Steph, on the other hand, has never been much for massages. For some reason, to her they just don’t feel like much more than painful friction and pressure. My theory has held that she simply hasn’t had a good one yet; perhaps, I thought, this trip would be the time that she’d learn to appreciate a massage – that and coffee, but we’ll get to that later in the trip. In hindsight though, Thailand may not be the best choice for this awakening to take place.
Thai massage is a unique practice with interesting and ancient roots. Instead of speaking to the particulars on that history, I’ll just summarize the style as a focus on pressure points in muscles, increasing flexibility, and well, a healthy bit of good old-fashioned pain. Knowing this ahead of time, I wanted to make sure I’d get the most authentic experience I could, so I spent the previous day walking the beach scoping out the massage practitioners that looked best – essentially, we’d want the most jacked up muscle ladies I could find.

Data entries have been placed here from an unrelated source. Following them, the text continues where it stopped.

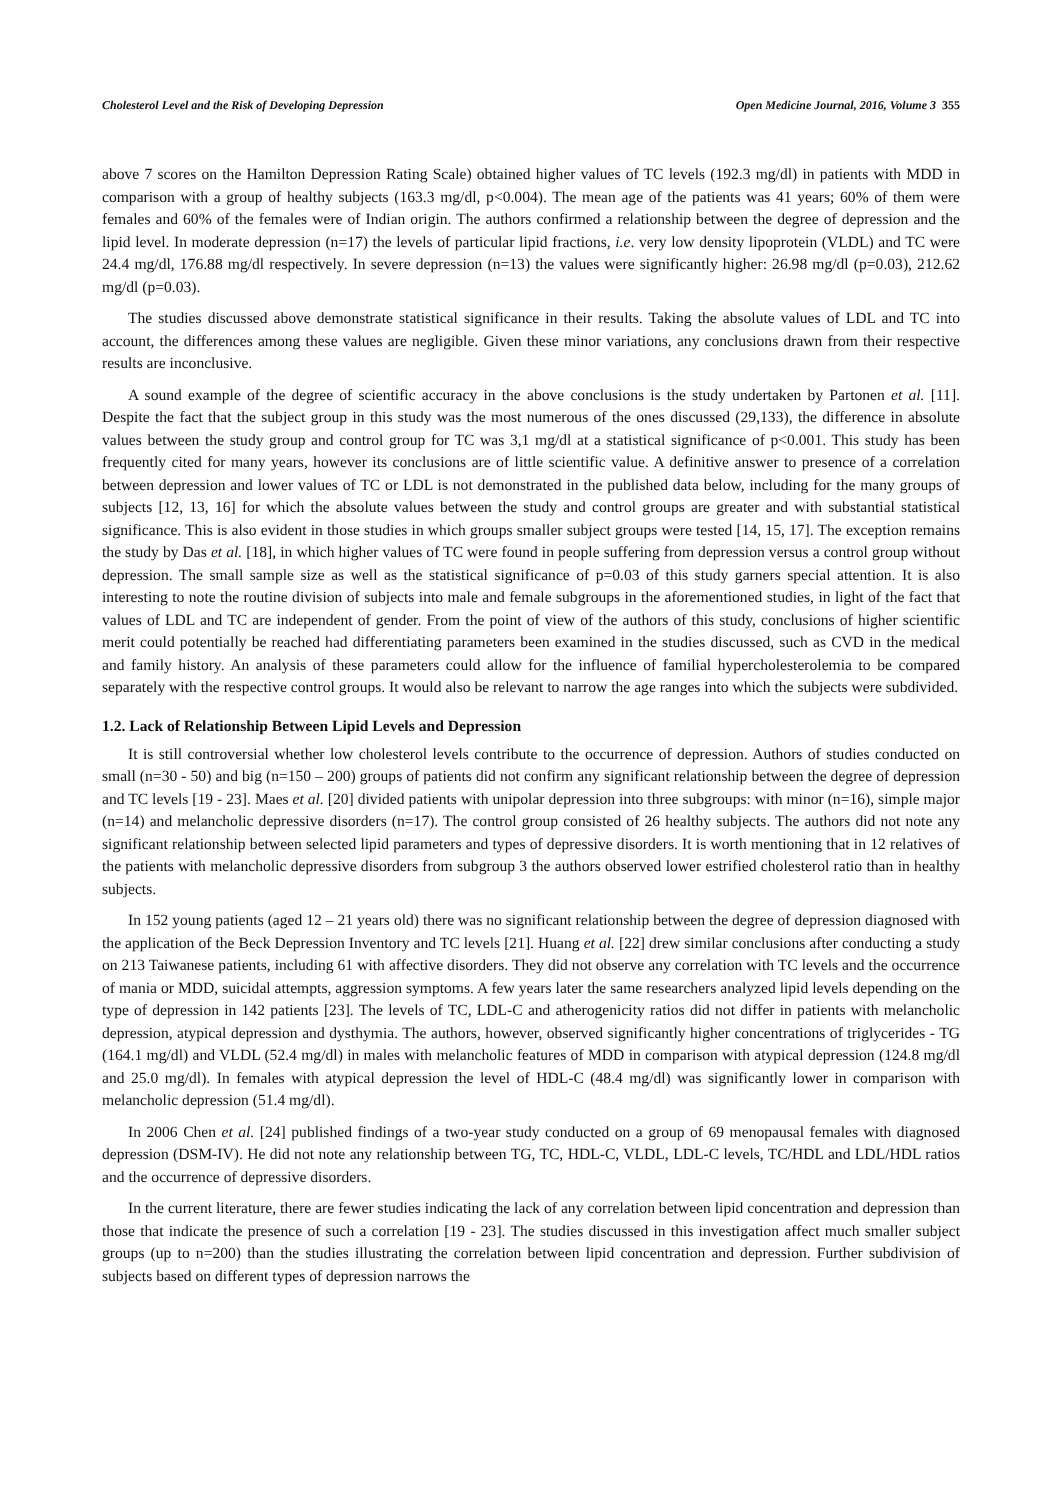Cholesterol Level and the Risk of Developing Depression Open Medicine Journal, 2016, Volume 3 355
above 7 scores on the Hamilton Depression Rating Scale) obtained higher values of TC levels (192.3 mg/dl) in patients with MDD in comparison with a group of healthy subjects (163.3 mg/dl, p<0.004). The mean age of the patients was 41 years; 60% of them were females and 60% of the females were of Indian origin. The authors confirmed a relationship between the degree of depression and the lipid level. In moderate depression (n=17) the levels of particular lipid fractions, i.e. very low density lipoprotein (VLDL) and TC were 24.4 mg/dl, 176.88 mg/dl respectively. In severe depression (n=13) the values were significantly higher: 26.98 mg/dl (p=0.03), 212.62 mg/dl (p=0.03).
The studies discussed above demonstrate statistical significance in their results. Taking the absolute values of LDL and TC into account, the differences among these values are negligible. Given these minor variations, any conclusions drawn from their respective results are inconclusive.
A sound example of the degree of scientific accuracy in the above conclusions is the study undertaken by Partonen et al. [11]. Despite the fact that the subject group in this study was the most numerous of the ones discussed (29,133), the difference in absolute values between the study group and control group for TC was 3,1 mg/dl at a statistical significance of p<0.001. This study has been frequently cited for many years, however its conclusions are of little scientific value. A definitive answer to presence of a correlation between depression and lower values of TC or LDL is not demonstrated in the published data below, including for the many groups of subjects [12, 13, 16] for which the absolute values between the study and control groups are greater and with substantial statistical significance. This is also evident in those studies in which groups smaller subject groups were tested [14, 15, 17]. The exception remains the study by Das et al. [18], in which higher values of TC were found in people suffering from depression versus a control group without depression. The small sample size as well as the statistical significance of p=0.03 of this study garners special attention. It is also interesting to note the routine division of subjects into male and female subgroups in the aforementioned studies, in light of the fact that values of LDL and TC are independent of gender. From the point of view of the authors of this study, conclusions of higher scientific merit could potentially be reached had differentiating parameters been examined in the studies discussed, such as CVD in the medical and family history. An analysis of these parameters could allow for the influence of familial hypercholesterolemia to be compared separately with the respective control groups. It would also be relevant to narrow the age ranges into which the subjects were subdivided.
1.2. Lack of Relationship Between Lipid Levels and Depression
It is still controversial whether low cholesterol levels contribute to the occurrence of depression. Authors of studies conducted on small (n=30 - 50) and big (n=150 – 200) groups of patients did not confirm any significant relationship between the degree of depression and TC levels [19 - 23]. Maes et al. [20] divided patients with unipolar depression into three subgroups: with minor (n=16), simple major (n=14) and melancholic depressive disorders (n=17). The control group consisted of 26 healthy subjects. The authors did not note any significant relationship between selected lipid parameters and types of depressive disorders. It is worth mentioning that in 12 relatives of the patients with melancholic depressive disorders from subgroup 3 the authors observed lower estrified cholesterol ratio than in healthy subjects.
In 152 young patients (aged 12 – 21 years old) there was no significant relationship between the degree of depression diagnosed with the application of the Beck Depression Inventory and TC levels [21]. Huang et al. [22] drew similar conclusions after conducting a study on 213 Taiwanese patients, including 61 with affective disorders. They did not observe any correlation with TC levels and the occurrence of mania or MDD, suicidal attempts, aggression symptoms. A few years later the same researchers analyzed lipid levels depending on the type of depression in 142 patients [23]. The levels of TC, LDL-C and atherogenicity ratios did not differ in patients with melancholic depression, atypical depression and dysthymia. The authors, however, observed significantly higher concentrations of triglycerides - TG (164.1 mg/dl) and VLDL (52.4 mg/dl) in males with melancholic features of MDD in comparison with atypical depression (124.8 mg/dl and 25.0 mg/dl). In females with atypical depression the level of HDL-C (48.4 mg/dl) was significantly lower in comparison with melancholic depression (51.4 mg/dl).
In 2006 Chen et al. [24] published findings of a two-year study conducted on a group of 69 menopausal females with diagnosed depression (DSM-IV). He did not note any relationship between TG, TC, HDL-C, VLDL, LDL-C levels, TC/HDL and LDL/HDL ratios and the occurrence of depressive disorders.
In the current literature, there are fewer studies indicating the lack of any correlation between lipid concentration and depression than those that indicate the presence of such a correlation [19 - 23]. The studies discussed in this investigation affect much smaller subject groups (up to n=200) than the studies illustrating the correlation between lipid concentration and depression. Further subdivision of subjects based on different types of depression narrows the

We settled on a place with very kind (and of course built) ladies who set us up with two side-by-side massage tables, right on the quiet beach on Koh Lanta. Our massages started out with the what I assume to be the basics – a firm sucker punch to the arch of the foot – and then quickly got to business. It wasn’t long before Steph and I had women kneeling on our backs and pulling our arms toward their sides forcefully and repeatedly, as if our bodies were rubber dinghies that these women needed to return to port before the tide went out. Muscles were stretched, digits cracked, pelvi squeezed. Not a few times, I’m sure I heard Steph actually yell “Ow!”, after which her masseuse surely asked if the pressure was too much, and upon affirmation, merely dialed it to 11. “Please relax your body,” they’d remind us, while pressing a heel into regions no foot should ever graze.
All the while, you might think we were at least soothed by the gently rolling, crystal clear waves less than 50 feet in front of our eyes; but even if we could have blocked out the pain of the contortions in which we’d been placed, we still had to ignore the women’s screaming and laughing children, running around and underneath our massage beds wielding sticks and shovels.
When the children’s cackling hit a peak, our practitioners stopped to see the cause of the ruckus. She laughed at them and turned back to us: “They’re just chasing a large snake! You know co-vra? Co… I uh, cobra? You know cobra?
Haha! Thailand has many large snakes,” she reminded us, before reiterating our need to relax our damn bodies. With this, Steph rolled her head in my direction with a look that confirmed we’d need to approach this massage thing another time.